De route voert nu - een verademing ten opzichte van de vorige wandeling - over graspaden door de uiterwaarden. Op het vrij snel stromende water van de Nederrijn zwemmen de grootste en de kleinste vertegenwoordiger van de futenfamilie in ons land: fuut en dodaars, die beurtelings onderduiken op zoek naar voedsel en dan tientallen meters stroomafwaarts weer bovenkomen. Waar komen die aan het eind van de dag uit? |
Tussen de kribben dobberen - naast de overal aanwezige meerkoeten - smienten en grote zaagbekken. Beide eendensoorten komen na de broedtijd in Noord-Europa, bij ons overwinteren. Grote zaagbekken, duikeenden met een langwerpig, roomwit lijf dat drijft op de waterspiegel als een gestroomlijnd jacht, danken hun naam aan de zaagranden op beide snavelhelften waarmee ze glibberige vis kunnen vasthouden. Je ziet ze deze wintermaanden op binnenmeren en rivieren, in tegenstelling tot de iets kleinere middelste zaagbekken die zout water verkiezen.
Grauwe ganzen staan samengedromd in een hoek van de uiterwaard, als klittende huisjes in een dorpje op het weidse platteland.
Een volgelopen nevengeul spiegelt fraai de decoratieve wilgen tegen de achtergrond van de blauwe hemel.
Grauwe ganzen staan samengedromd in een hoek van de uiterwaard, als klittende huisjes in een dorpje op het weidse platteland.
Een volgelopen nevengeul spiegelt fraai de decoratieve wilgen tegen de achtergrond van de blauwe hemel.
Na het grenzeloze grijs in de afgelopen weken, overheerst vandaag het uitbundige blauw. Wandelen is een feest. Het lichaam kent drie basisritmes: kloppen van het hart, ademhalen, wandelen. Waarom zou je die derde veronachtzamen?
En wandelen in m'n eentje, ik vind het heerlijk. ‘Mannen genezen nooit geheel van het zondig heimwee naar de eenzaamheid die Adams onvervreemdbaar deel was, vóór die affaire met zijn rib.’ (Simon Carmiggelt in ‘Tanken’, Ping pong, De arbeiderspers, Amsterdam)

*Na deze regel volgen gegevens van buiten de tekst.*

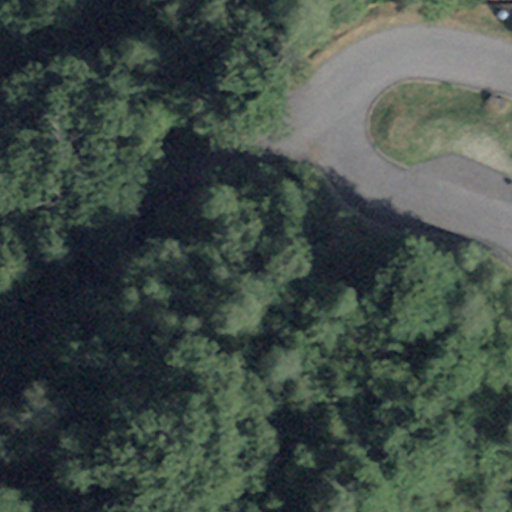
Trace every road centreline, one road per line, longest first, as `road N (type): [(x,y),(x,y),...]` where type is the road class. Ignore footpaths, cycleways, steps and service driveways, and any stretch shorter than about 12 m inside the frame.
road 1 (unclassified): [(511,73),(443,53),(381,59),(339,101),(334,127),(354,167),(379,183),(511,231)]
road 2 (track): [(0,339),(52,309),(193,176),(234,155),(334,127)]
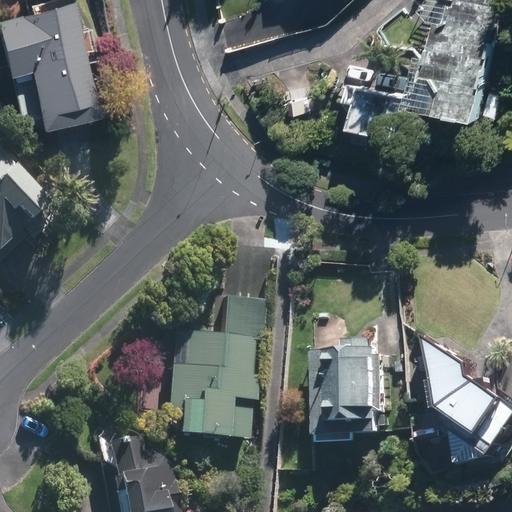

En wandelen in m'n eentje, ik vind het heerlijk. ‘Mannen genezen nooit geheel van het zondig heimwee naar de eenzaamheid die Adams onvervreemdbaar deel was, vóór die affaire met zijn rib.’ (Simon Carmiggelt in ‘Tanken’, Ping pong, De arbeiderspers, Amsterdam)
Ik loop vandaag een stuk noordelijk van de vermoedelijke castella (grensforten) in Kesteren en Randwijk in de Betuwe. Een van de weinige tekenen van de Romeinen die ik vandaag te zien krijg, is een wachttoren in Romeinse stijl die hier in het jaar MMXVI aan de dijk ten noordoosten van Kesteren is gebouwd.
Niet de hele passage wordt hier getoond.